The criminal justice system is designed to convict guilty individuals and impose upon them a sentence that will both punish and deter them from future illegal activities. Further, this punishment is supposed to be measurable to the crime committed. While this system often works, there are some occasions upon which many might question whether the punishment truly fits the crime. It is in these instances that vigorous criminal defense is most needed.

One particular example of a seemingly harsh penalty is that of life in prison for crimes committed by juvenile offenders. In Texas, there are some 1,900 inmates who were convicted before the age of 17. A criminal conviction and sentence of life in prison at this young age is difficult for some to swallow for two particularly compelling reasons.

First, when 16-year-olds are sentenced to prison for life, they can serve 20 to 60 years more than another, much older, convicted individual who committed the same crime. Second, a 15 or 16-year-olds have not yet matured to the point where it is reasonable to consider that they truly understood the nature of the act they committed.
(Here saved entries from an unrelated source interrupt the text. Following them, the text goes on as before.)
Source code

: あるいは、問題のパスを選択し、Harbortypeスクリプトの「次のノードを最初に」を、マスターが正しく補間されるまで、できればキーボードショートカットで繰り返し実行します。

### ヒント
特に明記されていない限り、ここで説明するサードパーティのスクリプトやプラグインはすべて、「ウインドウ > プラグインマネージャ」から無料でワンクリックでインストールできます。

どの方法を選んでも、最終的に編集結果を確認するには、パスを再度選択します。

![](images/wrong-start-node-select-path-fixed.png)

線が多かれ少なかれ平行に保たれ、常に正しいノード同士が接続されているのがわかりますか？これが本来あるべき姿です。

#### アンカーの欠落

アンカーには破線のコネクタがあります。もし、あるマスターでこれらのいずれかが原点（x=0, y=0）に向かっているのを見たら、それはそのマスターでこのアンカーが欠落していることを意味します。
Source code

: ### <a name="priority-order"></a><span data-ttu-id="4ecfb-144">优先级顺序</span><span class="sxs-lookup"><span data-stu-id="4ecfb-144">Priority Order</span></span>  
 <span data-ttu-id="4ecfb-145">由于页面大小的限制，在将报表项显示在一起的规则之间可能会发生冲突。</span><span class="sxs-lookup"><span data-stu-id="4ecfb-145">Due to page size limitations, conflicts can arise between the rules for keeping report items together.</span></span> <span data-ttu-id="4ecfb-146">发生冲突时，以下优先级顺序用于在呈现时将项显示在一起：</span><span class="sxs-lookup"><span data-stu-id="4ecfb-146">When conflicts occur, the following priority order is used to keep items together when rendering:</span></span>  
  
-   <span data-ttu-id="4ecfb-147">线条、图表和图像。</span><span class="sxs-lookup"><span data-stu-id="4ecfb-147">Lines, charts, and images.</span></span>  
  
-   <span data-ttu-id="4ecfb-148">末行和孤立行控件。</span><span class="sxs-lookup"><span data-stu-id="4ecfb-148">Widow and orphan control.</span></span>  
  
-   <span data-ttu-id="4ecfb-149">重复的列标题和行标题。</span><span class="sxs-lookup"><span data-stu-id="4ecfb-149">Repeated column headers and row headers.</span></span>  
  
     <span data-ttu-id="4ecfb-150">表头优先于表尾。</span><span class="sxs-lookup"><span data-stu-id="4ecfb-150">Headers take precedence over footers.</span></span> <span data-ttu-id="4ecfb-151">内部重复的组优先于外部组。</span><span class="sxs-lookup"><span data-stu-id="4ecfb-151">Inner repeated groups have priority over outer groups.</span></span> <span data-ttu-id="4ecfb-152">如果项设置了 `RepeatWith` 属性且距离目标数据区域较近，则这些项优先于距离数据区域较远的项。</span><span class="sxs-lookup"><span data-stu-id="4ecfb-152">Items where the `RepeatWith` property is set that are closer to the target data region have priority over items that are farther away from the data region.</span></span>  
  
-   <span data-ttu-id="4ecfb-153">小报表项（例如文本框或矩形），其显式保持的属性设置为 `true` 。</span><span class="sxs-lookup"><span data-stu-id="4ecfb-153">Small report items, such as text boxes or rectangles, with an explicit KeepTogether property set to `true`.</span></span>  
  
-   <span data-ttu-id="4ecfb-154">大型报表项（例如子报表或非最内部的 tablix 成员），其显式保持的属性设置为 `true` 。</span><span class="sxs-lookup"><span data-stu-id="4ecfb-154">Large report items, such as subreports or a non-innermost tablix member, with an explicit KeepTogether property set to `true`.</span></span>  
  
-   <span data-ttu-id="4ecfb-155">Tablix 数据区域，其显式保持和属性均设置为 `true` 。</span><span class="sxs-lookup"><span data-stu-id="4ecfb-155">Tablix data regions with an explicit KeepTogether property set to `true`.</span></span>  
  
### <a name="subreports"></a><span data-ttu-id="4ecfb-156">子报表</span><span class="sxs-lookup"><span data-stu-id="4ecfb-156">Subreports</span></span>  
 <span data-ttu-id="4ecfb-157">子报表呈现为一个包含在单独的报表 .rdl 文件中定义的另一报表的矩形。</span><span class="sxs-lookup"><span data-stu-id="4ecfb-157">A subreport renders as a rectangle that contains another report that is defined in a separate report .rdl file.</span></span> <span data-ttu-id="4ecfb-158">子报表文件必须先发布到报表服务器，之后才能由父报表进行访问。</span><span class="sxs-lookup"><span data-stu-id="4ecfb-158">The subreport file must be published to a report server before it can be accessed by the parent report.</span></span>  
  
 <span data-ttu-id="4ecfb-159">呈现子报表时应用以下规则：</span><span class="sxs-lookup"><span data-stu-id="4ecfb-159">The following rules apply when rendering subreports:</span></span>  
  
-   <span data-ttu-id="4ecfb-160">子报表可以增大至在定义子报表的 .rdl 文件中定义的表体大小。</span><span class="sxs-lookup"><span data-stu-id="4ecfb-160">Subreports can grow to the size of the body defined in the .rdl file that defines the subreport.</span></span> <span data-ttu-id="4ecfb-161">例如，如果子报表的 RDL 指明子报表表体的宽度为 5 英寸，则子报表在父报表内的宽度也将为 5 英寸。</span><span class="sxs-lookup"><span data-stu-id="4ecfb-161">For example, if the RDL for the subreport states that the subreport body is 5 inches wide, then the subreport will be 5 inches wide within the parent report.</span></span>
For example, a young Texas man was convicted of murder when he was just 15-years-old. He lost his mother when he was 13, after witnessing his father murder her. After this horrific incident, it seemed the world crumbled before the boy. He dropped out of school and quit ROTC.

One day, he and a group of others allegedly robbed two men. After the group led the men down some railroad tracks, someone yelled to shoot. All the gunmen fired at the same time, however, it was the 15-year-old’s bullet that matched to the man who was hit in his side. While the shooters ran off, the injured man bled to death near the tracks. The 15-year-old was convicted for murder shortly thereafter. Today, he is 20 and remains an inmate in the state of Texas for life.

On the mind of many lawmakers recently is whether life sentences are appropriate for minors. However, advocates who vocalize the injustice such a policy imposes on those young people may help change this potentially broken system in the future. For now, those accused of crimes at a young age, but do all they can to protect their rights to avoid lengthy sentences.